Suppose that a sequence (xn) satisfies the following inequality:
abs(xn+1 - xn) < abs(xn - xn-1) for n = 2,3,4,.....

Does this sequence converge or is there a counterexample for it being divergent? If it converges, how would you prove it?

I would love some help on this particular problem. I'm not really sure if it converges or not. Thanks.

2. Originally Posted by PvtBillPilgrim
Suppose that a sequence (xn) satisfies the following inequality:
abs(xn+1 - xn) < abs(xn - xn-1) for n = 2,3,4,.....

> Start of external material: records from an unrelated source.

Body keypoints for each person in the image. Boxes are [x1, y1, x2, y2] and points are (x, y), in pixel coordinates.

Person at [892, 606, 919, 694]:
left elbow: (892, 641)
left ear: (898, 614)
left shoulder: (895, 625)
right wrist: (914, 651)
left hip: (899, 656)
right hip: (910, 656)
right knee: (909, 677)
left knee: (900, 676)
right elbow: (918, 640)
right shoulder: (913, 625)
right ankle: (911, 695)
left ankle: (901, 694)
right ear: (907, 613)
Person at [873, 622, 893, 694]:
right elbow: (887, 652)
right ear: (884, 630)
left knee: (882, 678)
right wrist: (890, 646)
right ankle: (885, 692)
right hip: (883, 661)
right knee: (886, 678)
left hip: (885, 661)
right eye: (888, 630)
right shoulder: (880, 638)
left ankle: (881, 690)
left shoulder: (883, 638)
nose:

Does this sequence converge or is there a counterexample for it being divergent? If it converges, how would you prove it?

I would love some help on this particular problem. I'm not really sure if it converges or not. Thanks.
Let $x_n = \sum_{i=1}^n \frac{1}{i}$.

3. Hello, PvtBillPilgrim!

Suppose that a sequence $x_n$ satisfies the following inequality:
. . $|x_{n+1} - x_n| \;< \;|x_n - x_{n-1}|$ . for $n \,=\,2,3,4,\cdots$

Does this sequence converge or is there a counterexample for it being divergent?
If it converges, how would you prove it?

TPH is absolutely correct.
. . Let me translate it . . .

It says: the difference of consecutive terms is decreasing.
. . The terms are "getting closer."
It would seem that the series converges.

But the Harmonic Series: . $1 + \frac{1}{2} + \frac{1}{3} + \frac{1}{4} + \cdots$ . satisfies the inequality,
. . and it diverges.

We have found a counterexample.

Therefore, the sequence may or may not converge.

4. However if $|x_{n+1} - x_n | \leq k |x_n - x_{n+1}|$ where $0 then it will converge.